# Thread: Group acting on set

1. ## Group acting on set

Problem :
Let G be a ﬁnite group acting on a ﬁnite set. Prove that if $\left< a \right>= \left< b \right>$ for two elements $a, b \in G$ then $I (a) = I (b)$ , where for any element $g
\in G, I (g) = |\{s \in S : g s = s \}|$
.
My attempt:
Let A be the cyclic subgroup of G generated by a and B the cyclic subgroup of G generated by b.
Since A = B, we know that $a \in B$ and $b \in A$.
Let N be the number of orbit in A. It is the same number as in B.
From the Cauchy-Frobenius formula (or Burnside it seems there is some disputes about who found it first), $N \cdot ord(A) = N \cdot ord(B) = \sum_{a \in A} I(a) = \sum_{b \in B} I(b)$.
By the definition of I(g), if $as = s$ then $a^n s = a^{n-1} s = ... = s$. Else, $as \neq s$ then $a^n s \neq a^{n-1} s \neq ... \neq s$. Therefore, we are sure that if $as = s$ then $bs = s$ since $b = a^z$ for some $z \in \mathbb Z$.
Is that correct?

2. Originally Posted by vincisonfire

Let G be a ﬁnite group acting on a ﬁnite set.
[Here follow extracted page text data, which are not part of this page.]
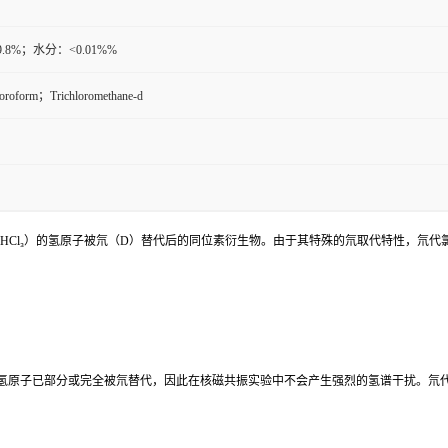
9.8%；水分：<0.01%%
hloroform；Trichloromethane-d
CHCl₃）的氢原子被氘（D）替代后的同位素衍生物。由于其特殊的氘取代特性，氘
氢原子已部分或完全被氘替代，因此在核磁共振实验中不会产生强烈的氢谱干扰。氘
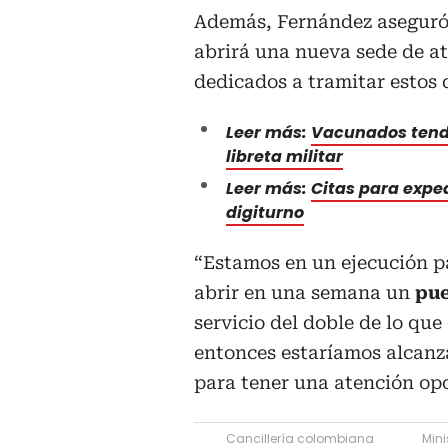
Además, Fernández aseguró 
abrirá una nueva sede de a
dedicados a tramitar estos
Leer más:
Vacunados tendr
libreta militar
Leer más:
Citas para expe
digiturno
“Estamos en un ejecución p
abrir en una semana un
pue
servicio del doble de lo qu
entonces estaríamos alcan
para tener una atención op
Cancillería colombiana
Mini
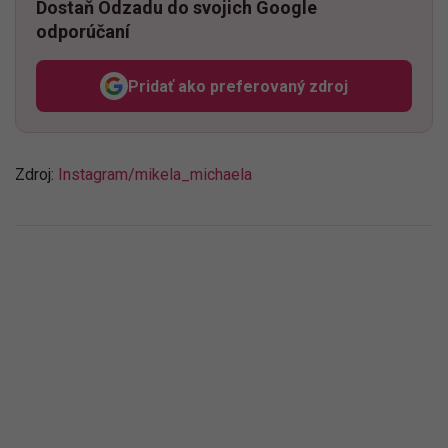
Dostaň Odzadu do svojich Google
odporúčaní
Pridať ako preferovaný zdroj
Odzadu, odkaz sa otvorí v n
Zdroj:
Instagram/mikela_michaela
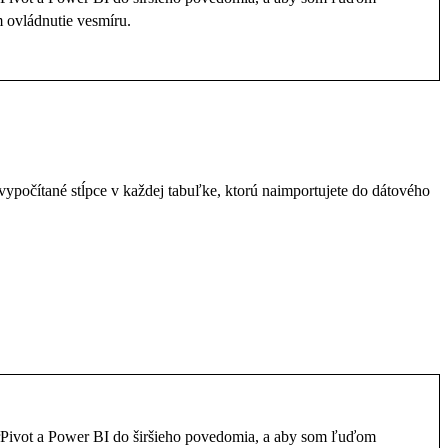
 ovládnutie vesmíru.
ypočítané stĺpce v každej tabuľke, ktorú naimportujete do dátového
rPivot a Power BI do širšieho povedomia, a aby som ľuďom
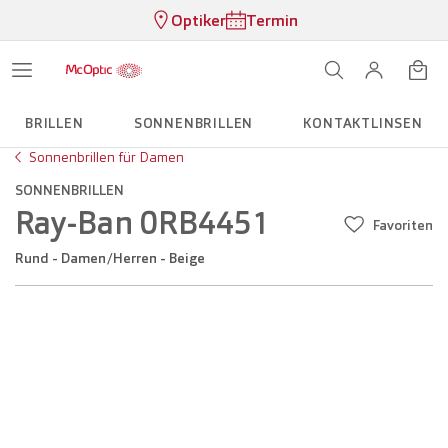
Optiker
Termin
BRILLEN
SONNENBRILLEN
KONTAKTLINSEN
Sonnenbrillen für Damen
SONNENBRILLEN
Ray-Ban 0RB4451
Favoriten
Rund - Damen/Herren - Beige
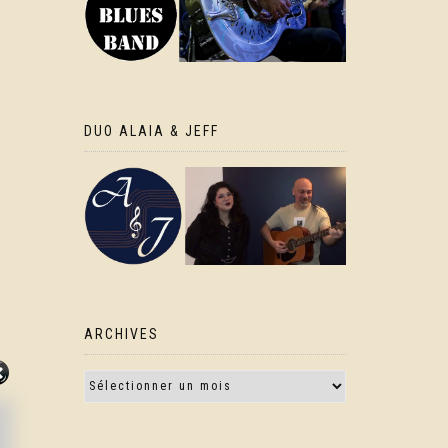
DUO ALAIA & JEFF
ARCHIVES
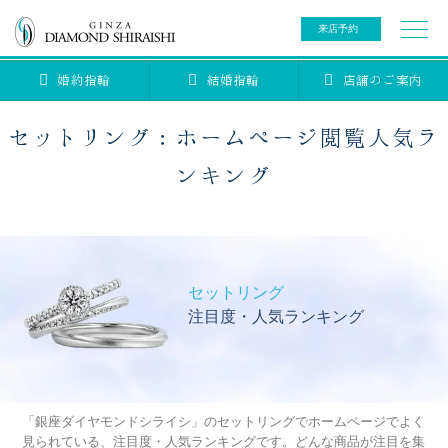
来店予約
婚約指輪
結婚指輪
店舗のご案内
0078-6000-5222
ご来店予約専用ダイヤル
新規ご来店予約専用ダイヤル（8:00～22:00）
セットリング：ホームページ閲覧人気ラ
カタログ請求
来店予約
ンキング
ブライダルリング
婚約指輪
閲覧人気
セットリング
ブライダルアイテム
婚約指輪
注目度・人気ランキング
ランキング
結婚指輪
アニバーサリージュエリー
ブライダルアイテム
結婚指輪
セットリング
閲覧人気
ティアラ
セットリングコレクション
ベビージュエリー
「銀座ダイヤモンドシライシ」のセットリングでホームページでよく
ランキング
見られている、注目度・人気ランキングです。どんな商品が注目を集
エタニティリング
Prove that if $\left< a \right>= \left< b \right>$ for two elements $a, b \in G$ then $I (a) = I (b)$ , where for any element $g
\in G, I (g) = |\{s \in S : g s = s \}|$
.
we have: $a=b^i$ for some $i$ coprime with $o(b),$ because $o(a)=o(b).$ so if $b^{ki}s=s, \ \forall k \in \mathbb{Z},$ then: $bs=s.$ thus: $as=s \Longleftrightarrow b^is=s \Longleftrightarrow \forall k \in \mathbb{Z}: \ b^{ki}s=s \Longleftrightarrow bs=s. \ \ \Box$

3. So ... my idea was correct? But the end needed a better formulation if I understand.